An Efficient Search Strategy for Aggregation and Discretization of Attributes of Bayesian Networks Using Minimum Description Length
This work addresses a computational bottleneck for researchers and practitioners using Bayesian networks with continuous data, enabling more accurate structure recovery in applications like bioinformatics and risk management, though it is incremental as it builds on an existing method.
The paper tackles the problem of efficiently implementing the Friedman and Goldszmidt discretization method for Bayesian networks, which preserves information but is computationally infeasible for moderate-sized networks, by developing an extremely efficient search strategy that makes it practical.

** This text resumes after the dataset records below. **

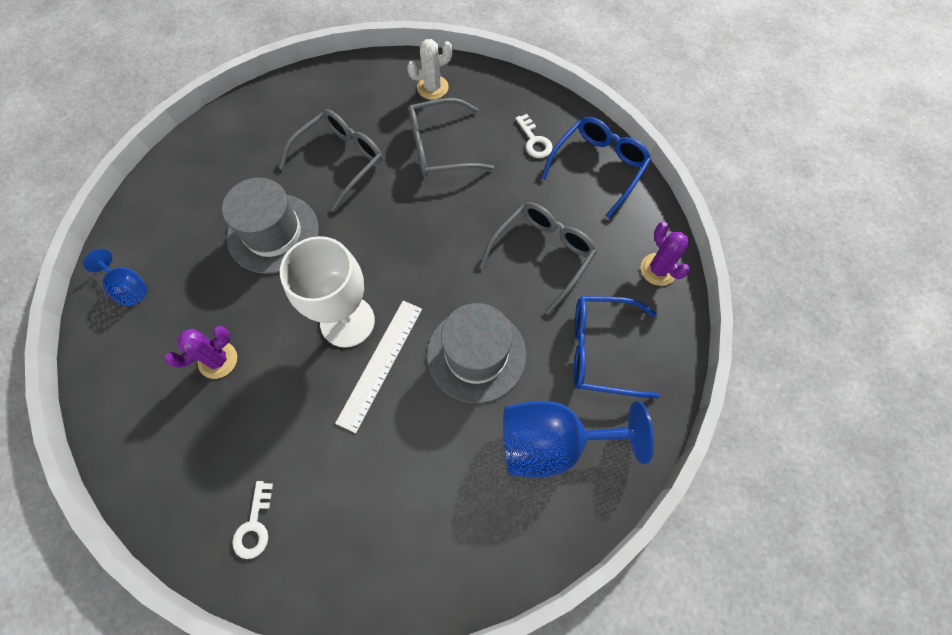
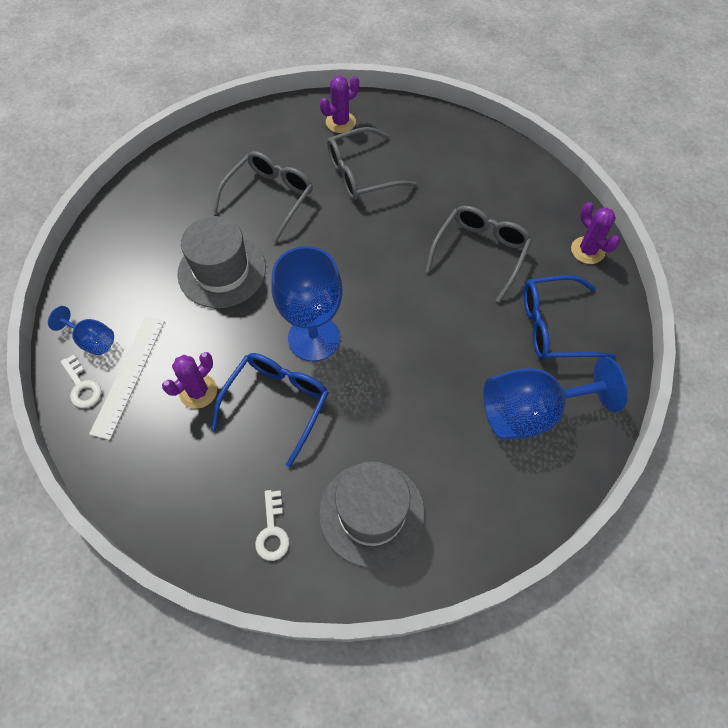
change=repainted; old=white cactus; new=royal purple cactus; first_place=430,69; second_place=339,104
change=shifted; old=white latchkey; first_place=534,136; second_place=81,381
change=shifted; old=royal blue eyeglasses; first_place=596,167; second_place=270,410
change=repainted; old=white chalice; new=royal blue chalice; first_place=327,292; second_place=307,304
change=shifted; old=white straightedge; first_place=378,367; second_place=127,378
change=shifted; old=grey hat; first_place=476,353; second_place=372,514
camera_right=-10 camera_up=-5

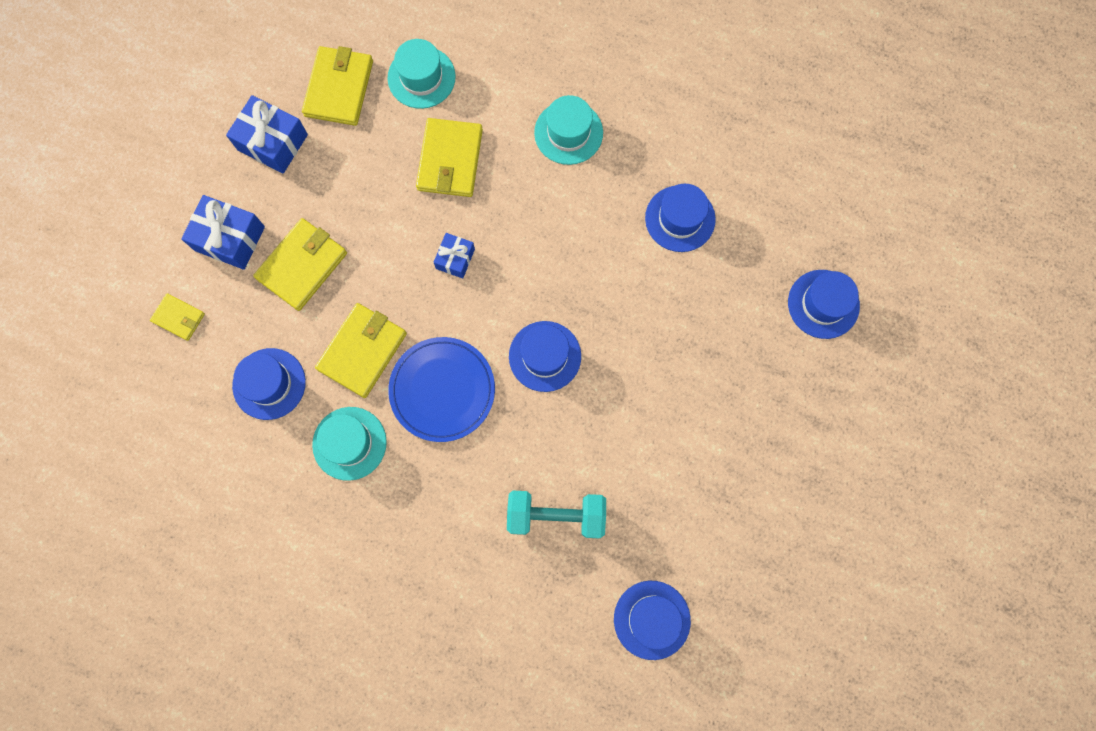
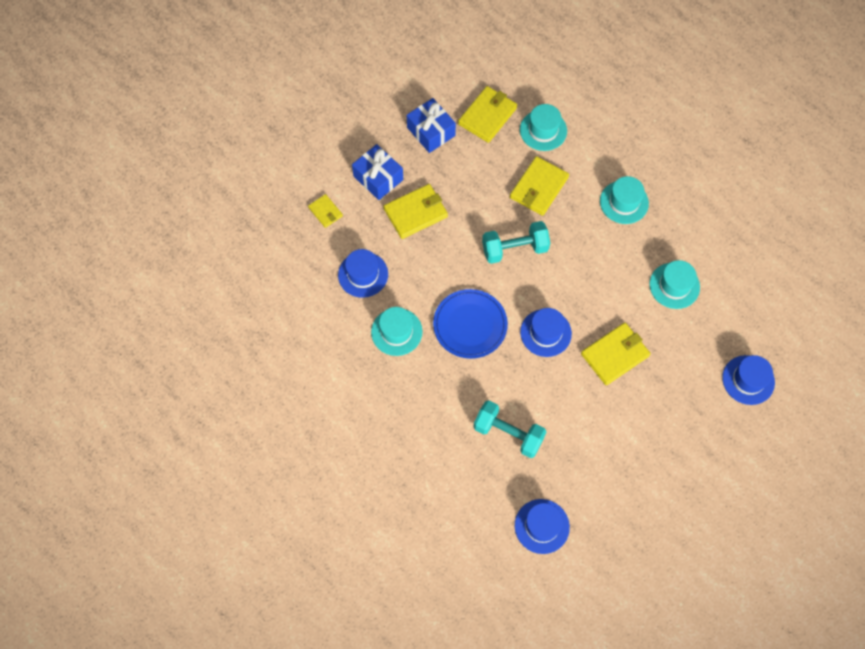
change=repainted; old=royal blue hat; new=aqua hat; first_place=680,218; second_place=674,284
change=swapped; old=royal blue present; new=aqua hand weight; first_place=454,255; second_place=516,242
change=shifted; old=bright yellow card wallet; first_place=361,350; second_place=615,353
camera_right=25 camera_up=-10

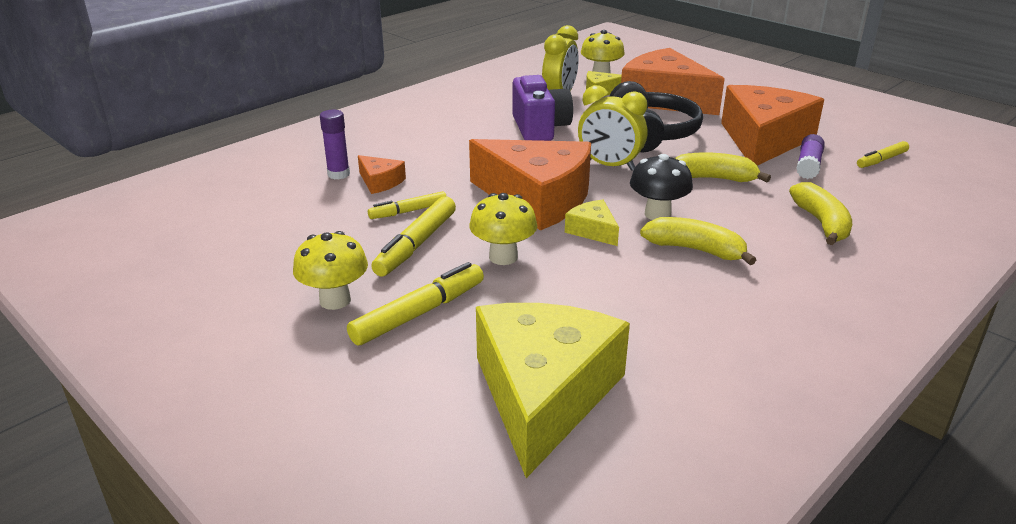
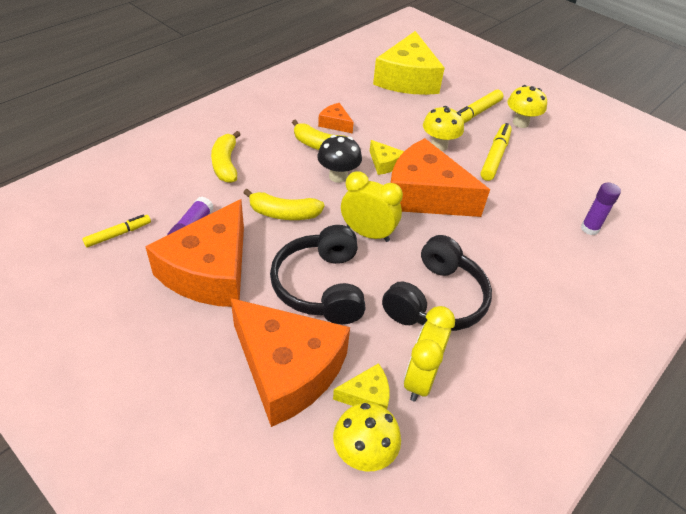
change=swapped; old=royal purple compact camera; new=black over-ear headphones; first_place=543,108; second_place=437,283
change=shifted; old=bright orange cheese wedge; first_place=382,174; second_place=336,118
change=gone; old=bright yellow felt pen; first_place=407,205
camera_right=175 camera_up=15

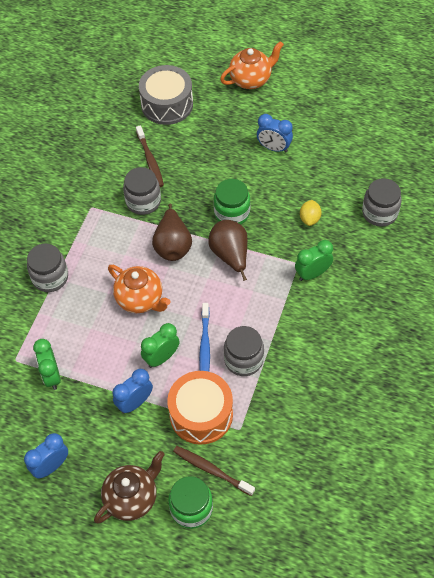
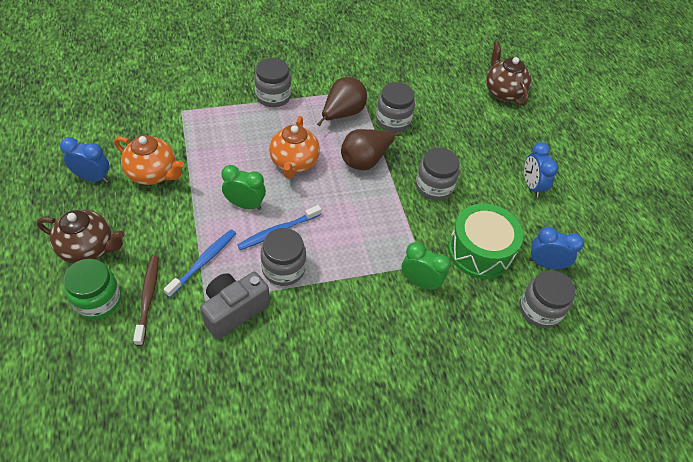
change=shifted; old=bright orange china teapot; first_place=252,65; second_place=149,160
change=swapped; old=grey toy drum; new=dark brown china teapot; first_place=166,95; second_place=508,73
change=gone; old=dark brown dental brush; first_place=150,156
change=repainted; old=green jam jar; new=grey jam jar; first_place=232,201; second_place=437,174
change=swapped; old=bright yellow toy lemon; new=green toy drum; first_place=311,213; second_place=485,241
change=shifted; old=dark brown pear fruit; first_place=227,250; second_place=342,101
change=gone; old=green bedside clock; first_place=47,364
change=shifted; old=royal blue bedside clock; first_place=132,391; second_place=556,248
change=swapped; old=bright orange toy drum; new=royal blue dental brush; first_place=200,408; second_place=200,263
change=new; new=grey compact camera; second_place=235,305
camera_right=50 camera_up=-5

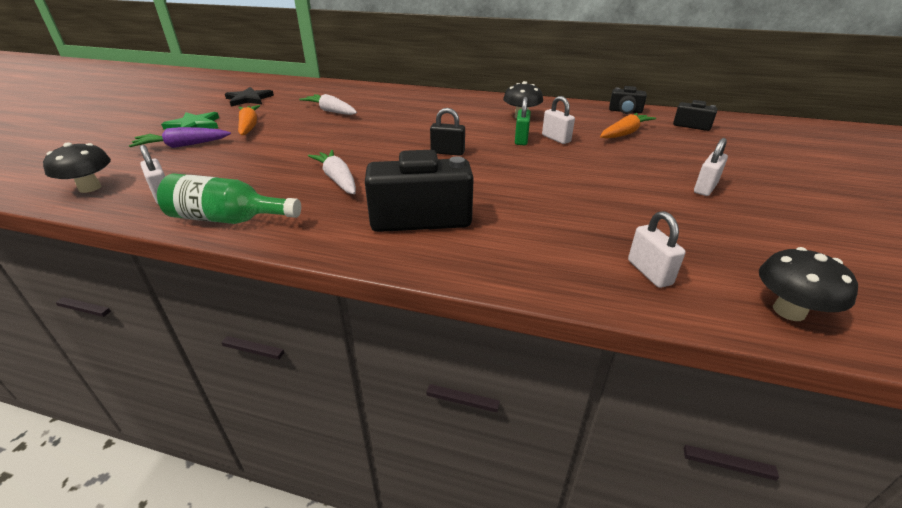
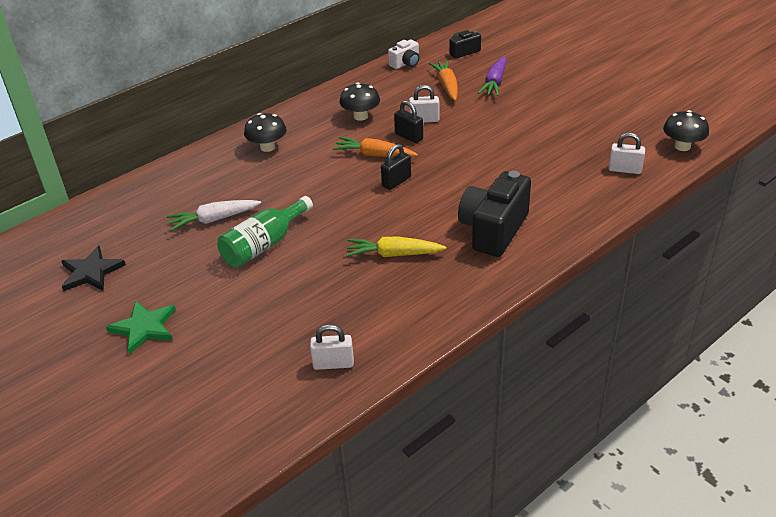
change=repainted; old=black compact camera; new=white compact camera; first_place=628,100; second_place=404,54
change=repainted; old=green small lock; new=black small lock; first_place=523,121; second_place=408,121
change=shifted; old=bright orange toy carrot; first_place=249,120; second_place=375,147
change=shifted; old=royal purple toy carrot; first_place=180,137; second_place=492,76
change=gone; old=white small lock; first_place=711,167
change=shifted; old=black toadstool; first_place=77,167; second_place=265,132
change=repainted; old=white toy carrot; new=bright yellow toy carrot; first_place=332,172; second_place=396,247
change=shifted; old=green bottle; first_place=229,199; second_place=265,231
camera_right=-55 camera_up=5

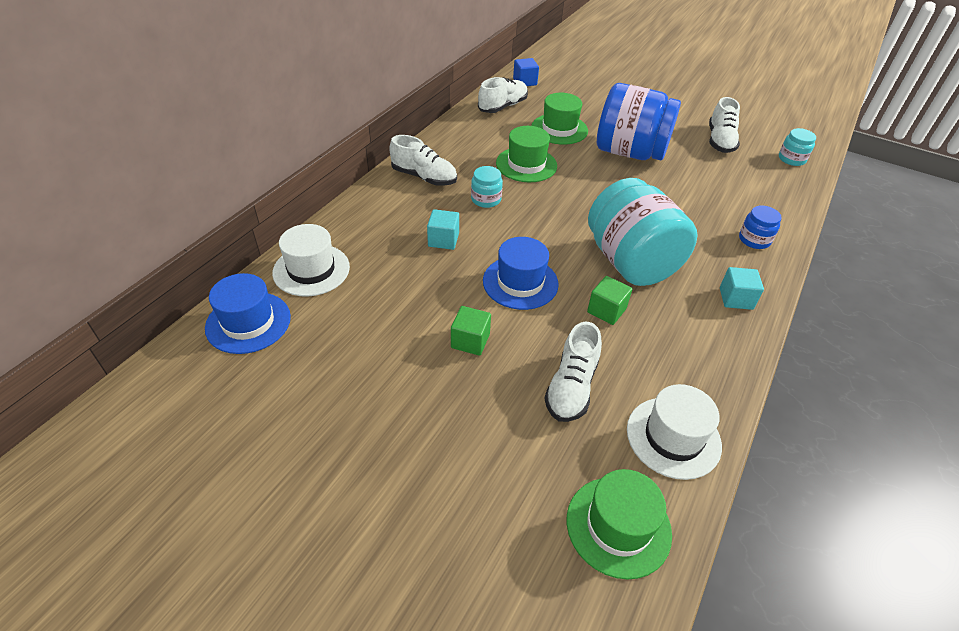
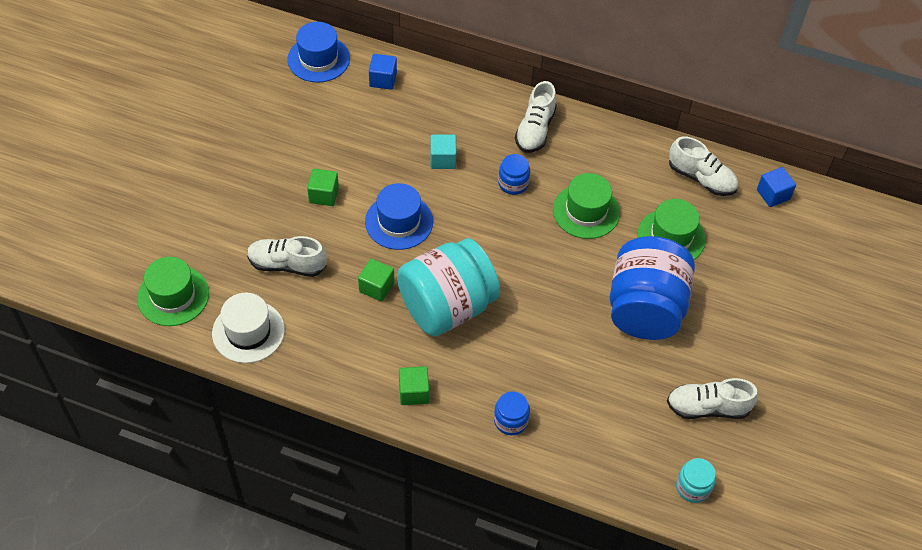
change=repainted; old=aqua jam jar; new=royal blue jam jar; first_place=487,187; second_place=514,174
change=swapped; old=white hat; new=royal blue cube; first_place=311,260; second_place=383,72
change=repainted; old=aqua cube; new=green cube; first_place=742,288; second_place=414,385
camera_right=80 camera_up=10

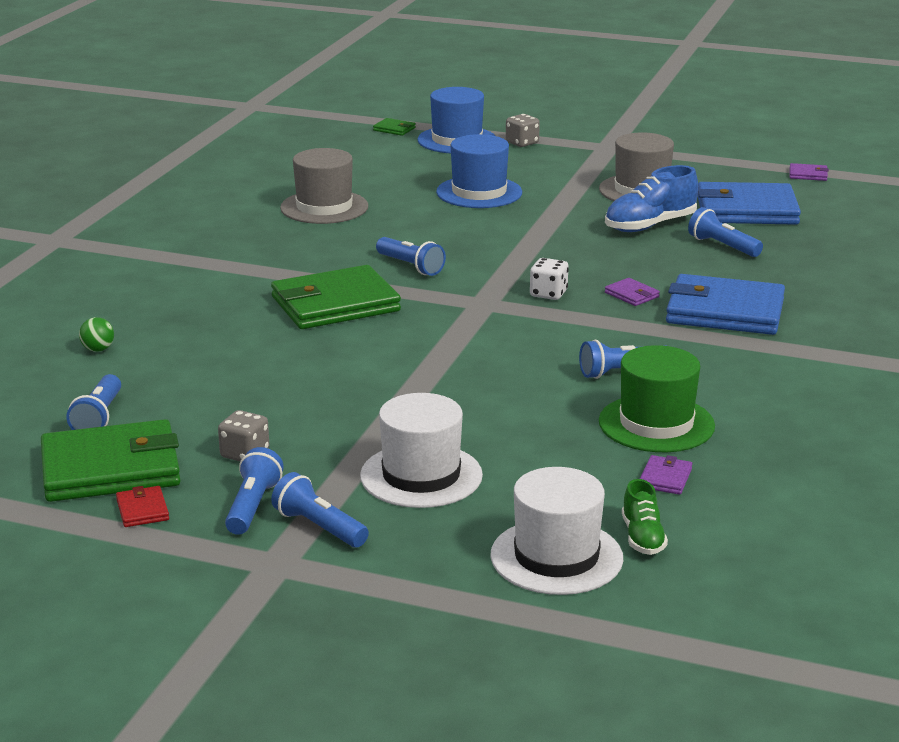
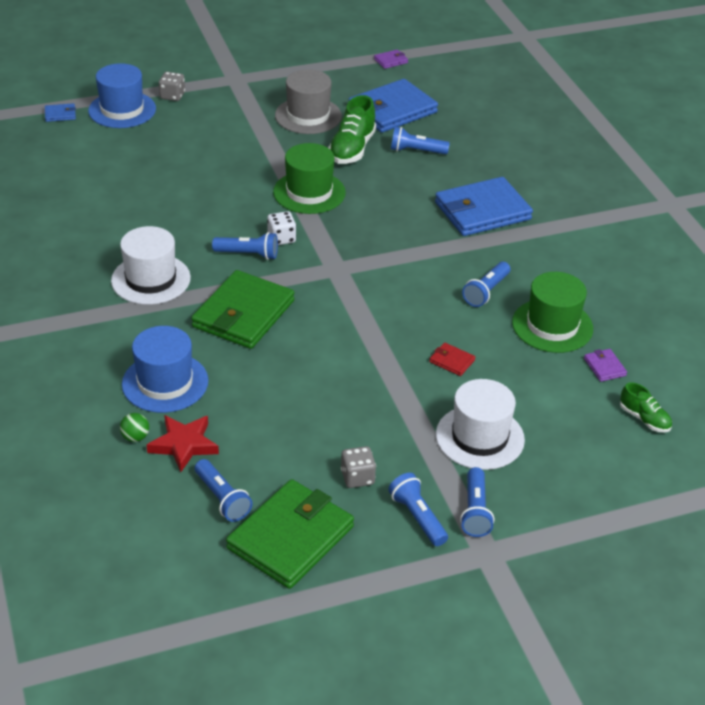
change=repainted; old=green card wallet; new=royal blue card wallet; first_place=394,127; second_place=60,112
change=shifted; old=royal blue hat; first_place=479,171; second_place=165,369
change=gone; old=grey hat; first_place=324,186
change=repainted; old=royal blue sneaker; new=green sneaker; first_place=651,198; second_place=352,129
change=shifted; old=white die; first_place=549,279; second_place=281,228
change=gone; old=royal purple card wallet; first_place=632,292
change=shifted; old=white hat; first_place=556,531; second_place=151,265
change=rotated; old=royal blue pocket torch; first_place=320,509; second_place=477,502; degrees=-90
change=shifted; old=scarlet card wallet; first_place=142,506; second_place=452,359
change=new; new=green hat; second_place=309,178
change=new; new=scarlet five-pointed star; second_place=183,443
camera_right=-40 camera_up=15

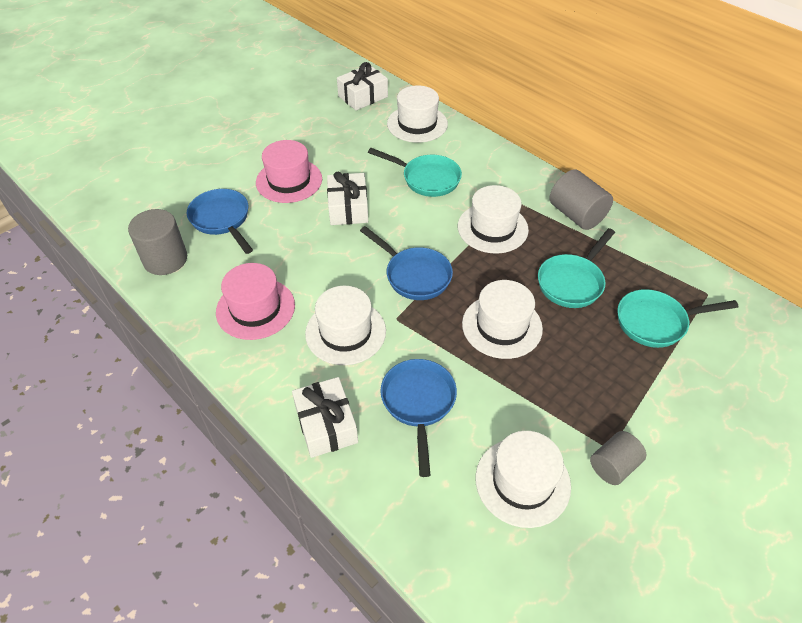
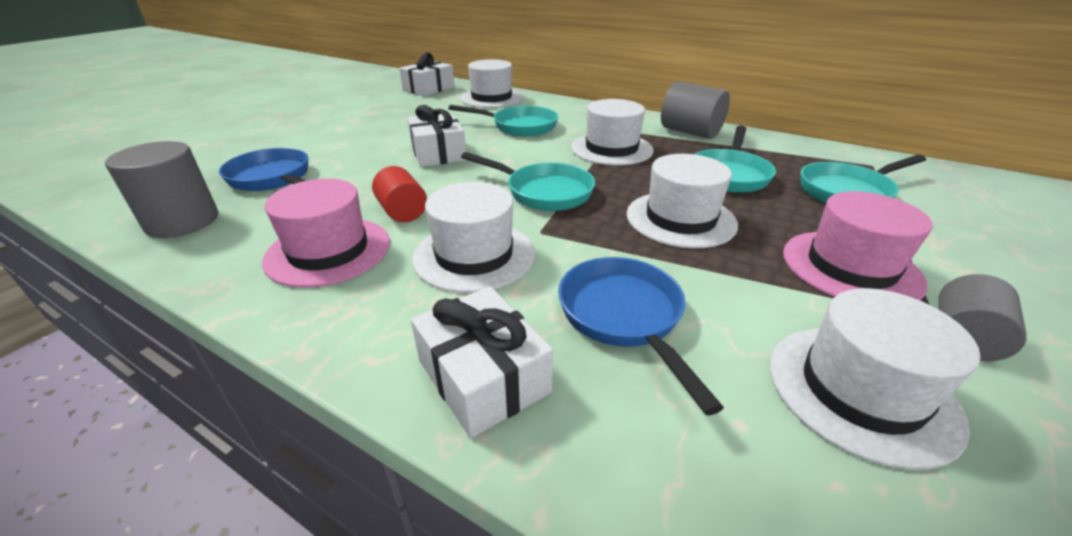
change=shifted; old=rose-pink hat; first_place=289,171; second_place=858,245
change=repainted; old=royal blue frying pan; new=aqua frying pan; first_place=406,263; second_place=528,181
change=new; new=scarlet cylinder shape; second_place=399,194
camera_right=-15 camera_up=-15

Bayesian networks are convenient graphical expressions for high dimensional probability distributions representing complex relationships between a large number of random variables. They have been employed extensively in areas such as bioinformatics, artificial intelligence, diagnosis, and risk management. The recovery of the structure of a network from data is of prime importance for the purposes of modeling, analysis, and prediction. Most recovery algorithms in the literature assume either discrete of continuous but Gaussian data. For general continuous data, discretization is usually employed but often destroys the very structure one is out to recover. Friedman and Goldszmidt suggest an approach based on the minimum description length principle that chooses a discretization which preserves the information in the original data set, however it is one which is difficult, if not impossible, to implement for even moderately sized networks. In this paper we provide an extremely efficient search strategy which allows one to use the Friedman and Goldszmidt discretization in practice.